Selon lui, PFR doit trouver une solution de rechange à long terme pour l’usine d’Alma, afin d’éviter de vivre le même scénario des usines de Baie-Comeau et d’Amos. Celle-ci devrait notamment passer par la conversion partielle ou totale d’une des machines.

« On ne sait jamais ce qui peut arriver. Le papier journal est en baisse, mais qu’en est-il de nos créneaux? Au moins, une étude nous permettrait de savoir dans quels créneaux on pourrait se diriger. On pourrait peut-être relancer soit la machine 9 ou 10 dans un autre produit comme le carton, ou l’emballage, qui vont venir en forte demande dans les prochaines années. Résolu a accepté, mais on va les relancer pendant l’année », ajoute Jean-Pierre Rivard, qui fonde ses espoirs sur une transition.

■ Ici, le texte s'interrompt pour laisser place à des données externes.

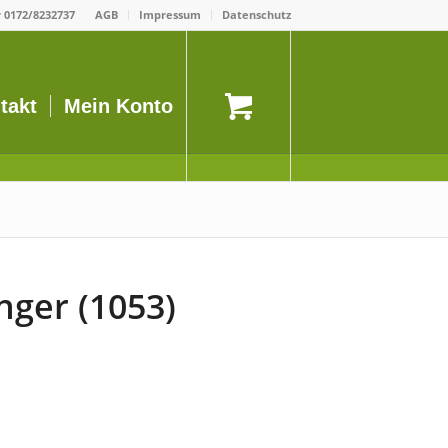
r
0172/8232737
AGB
Impressum
Datenschutz
takt
Mein Konto
ger (1053)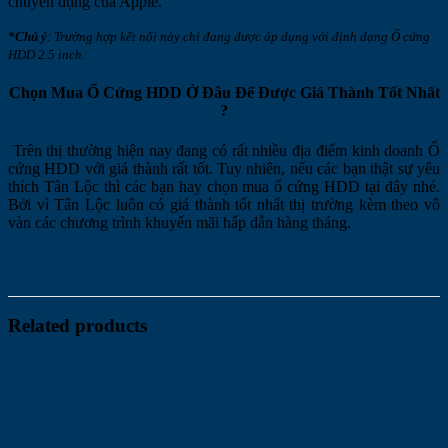
chuyên dụng của Apple.
*Chú ý
: Trường hợp kết nối này chỉ đang được áp dụng với định dạng Ổ cứng
HDD 2.5 inch.
Chọn Mua Ổ Cứng HDD Ở Đâu Để Được Giá Thành Tốt Nhất
?
Trên thị thường hiện nay đang có rất nhiều địa điểm kinh doanh Ổ
cứng HDD với giá thành rất tốt. Tuy nhiên, nếu các bạn thật sự yêu
thích Tân Lộc thì các bạn hay chọn mua ổ cứng HDD tại đây nhé.
Bởi vì Tân Lộc luôn có giá thành tốt nhất thị trường kèm theo vô
vàn các chương trình khuyến mãi hấp dẫn hàng tháng.
Related products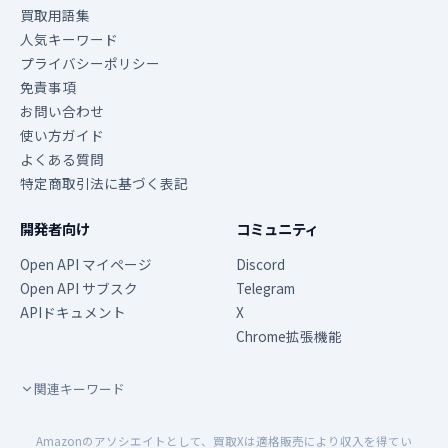
買取用語集
人気キーワード
プライバシーポリシー
免責事項
お問い合わせ
使い方ガイド
よくある質問
特定商取引法に基づく表記
開発者向け
コミュニティ
Open API マイページ
Discord
Open API サブスク
Telegram
APIドキュメント
X
Chrome拡張機能
関連キーワード
Amazonのアソシエイトとして、買取Xは適格販売により収入を得てい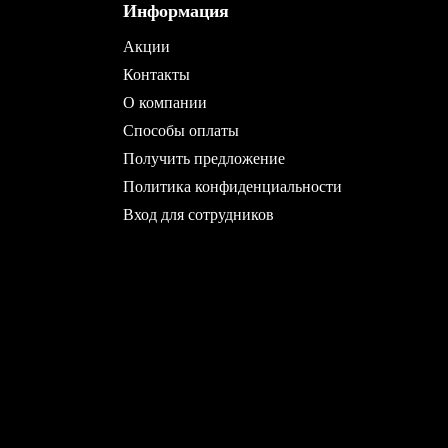
Информация
Акции
Контакты
О компании
Способы оплаты
Получить предложение
Политика конфиденциальности
Вход для сотрудников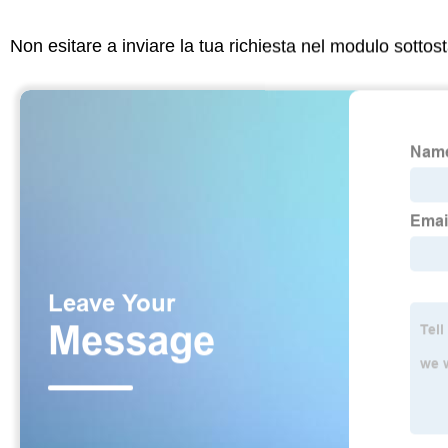
Non esitare a inviare la tua richiesta nel modulo sotto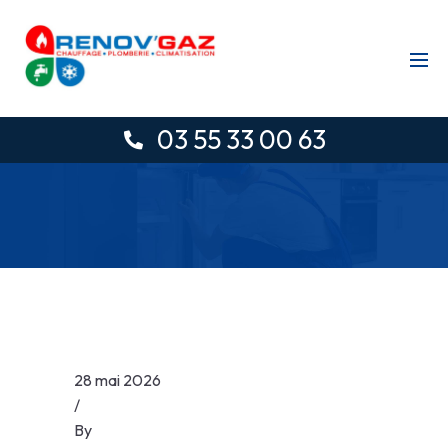
03 55 33 00 63
28 mai 2026
/
By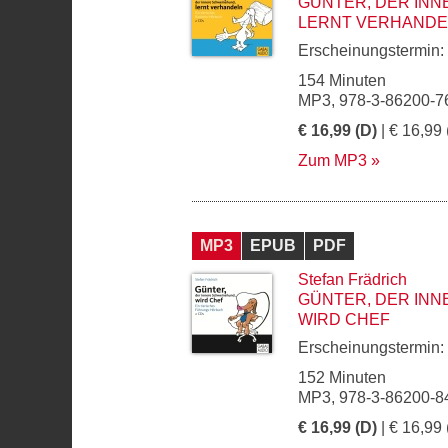
GÜNTER, DER IN
LERNT VERHANDE
Erscheinungstermin:
154 Minuten
MP3, 978-3-86200-7
€ 16,99 (D)
| € 16,99 
Zum MP3
MP3
EPUB
PDF
Stefan Frädrich
GÜNTER, DER IN
WIRD CHEF
Erscheinungstermin:
152 Minuten
MP3, 978-3-86200-8
€ 16,99 (D)
| € 16,99 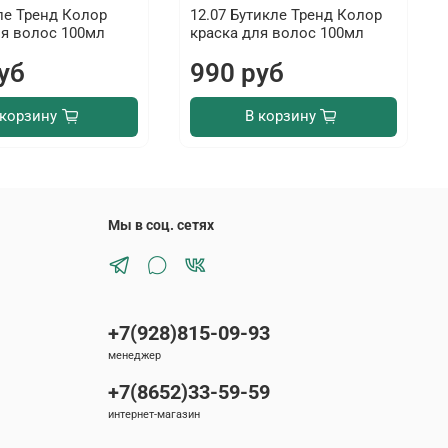
кле Тренд Колор
12.07 Бутикле Тренд Колор
ля волос 100мл
краска для волос 100мл
уб
990 руб
 корзину
В корзину
Мы в соц. сетях
+7(928)815-09-93
менеджер
+7(8652)33-59-59
интернет-магазин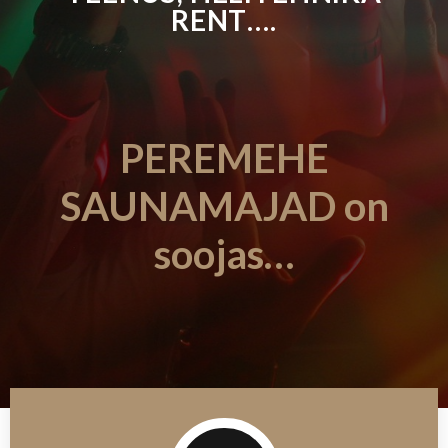
RENT….
PEREMEHE
SAUNAMAJAD on
soojas…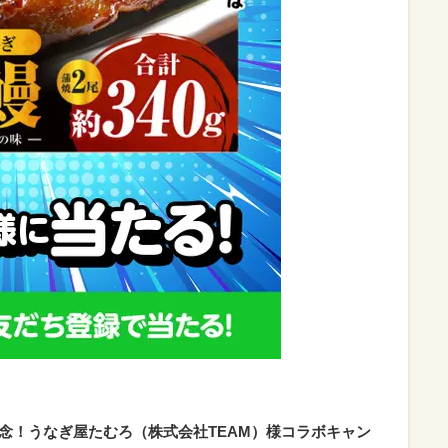
記念！うなぎ屋たむろ（株式会社TEAM）様コラボキャン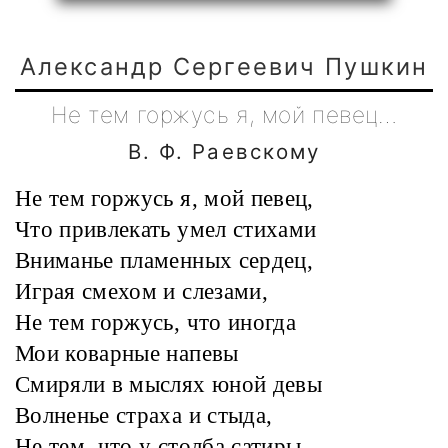
Александр Сергеевич Пушкин
Не тем горжусь я, мой певец…
В. Ф. Раевскому
Не тем горжусь я, мой певец,
Что привлекать умел стихами
Вниманье пламенных сердец,
Играя смехом и слезами,
Не тем горжусь, что иногда
Мои коварные напевы
Смиряли в мыслях юной девы
Волненье страха и стыда,
Не тем, что у столба сатиры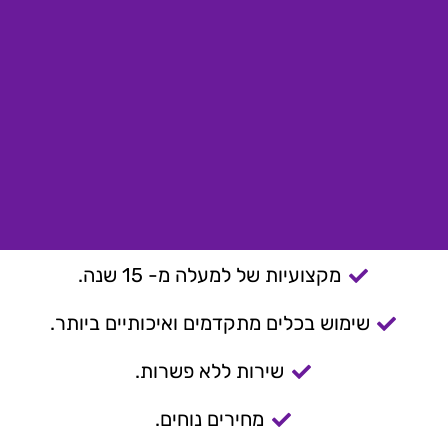
מקצועיות של למעלה מ- 15 שנה.
שימוש בכלים מתקדמים ואיכותיים ביותר.
שירות ללא פשרות.
מחירים נוחים.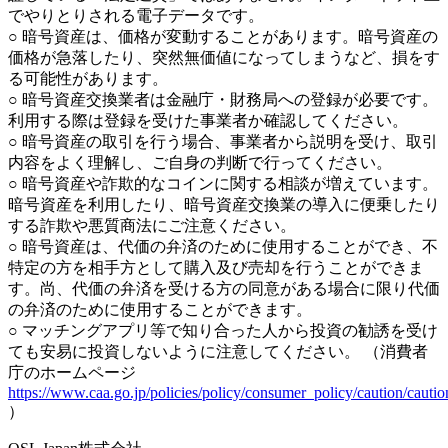
でやりとりされる電子データです。
○ 暗号資産は、価格が変動することがあります。暗号資産の
価格が急落したり、突然無価値になってしまうなど、損をす
る可能性があります。
○ 暗号資産交換業者は金融庁・財務局への登録が必要です。
利用する際は登録を受けた事業者か確認してください。
○ 暗号資産の取引を行う場合、事業者から説明を受け、取引
内容をよく理解し、ご自身の判断で行ってください。
○ 暗号資産や詐欺的なコインに関する相談が増えています。
暗号資産を利用したり、暗号資産交換業の導入に便乗したり
する詐欺や悪質商法にご注意ください。
○ 暗号資産は、代価の弁済のために使用することができ、不
特定の方を相手方として購入及び売却を行うことができま
す。尚、代価の弁済を受ける方の同意がある場合に限り代価
の弁済のために使用することができます。
○ マッチングアプリ等で知り合った人から投資の勧誘を受け
ても安易に投資しないように注意してください。 （消費者
庁のホームページ
https://www.caa.go.jp/policies/policy/consumer_policy/caution/ca
）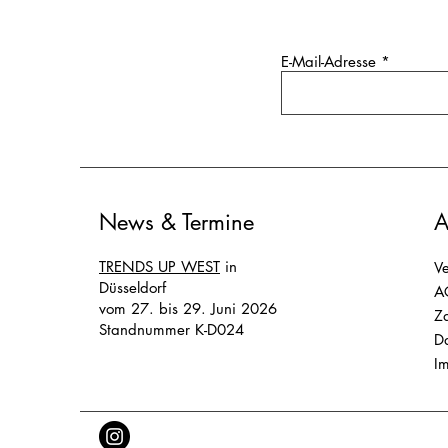
E-Mail-Adresse
News & Termine
TRENDS UP WEST
in
Ve
Düsseldorf
A
vom 27. bis 29. Juni 2026
Z
Standnummer K-D024
D
I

Dans le projet de loi 50 sur la location d’une partie des forces hydrauliques de la rivière Shipshaw, le syndicat est parvenu à ajouter un amendement forçant PFR à réaliser une étude pour envisager une transition vers des produits d’avenir d’ici 2023.

Pas d’inquiétudes

Jean-Pierre Rivard ne croit que ce qui arrive aux usines d’Amois et Baie-Comeau pourrait survenir à Alma à court terme.

« Ce sont des usines de papier journal. Ce ne sont pas les mêmes créneaux que nous. Évidemment, je ne me réjouis pas de la fermeture d’usines comme ça. Mais pour nous, ça ne change pas grand-chose ».

Contrairement aux usines d’Amos et de Baie-Comeau, qui ont fermé leurs portes pour une durée indéterminée il y a plus d’un an, l’usine d’Alma ne produit pas de papier journal. Elle produit plutôt du papier à usage spécial, d’édition, de livres et d’imprimante.

Au cours de la dernière année, la demande mondiale en papier journal a chuté de 30 %, ce qui a poussé Résolu à fermer deux de ses usines au Québec qui en produisaient.

Si La Presse avait annoncé leur fermeture « définitive » dans un article paru le 30 avril dernier, PFR a toutefois démenti la nouvelle, rappelant qu’elle évalue toujours des scénarios de relance.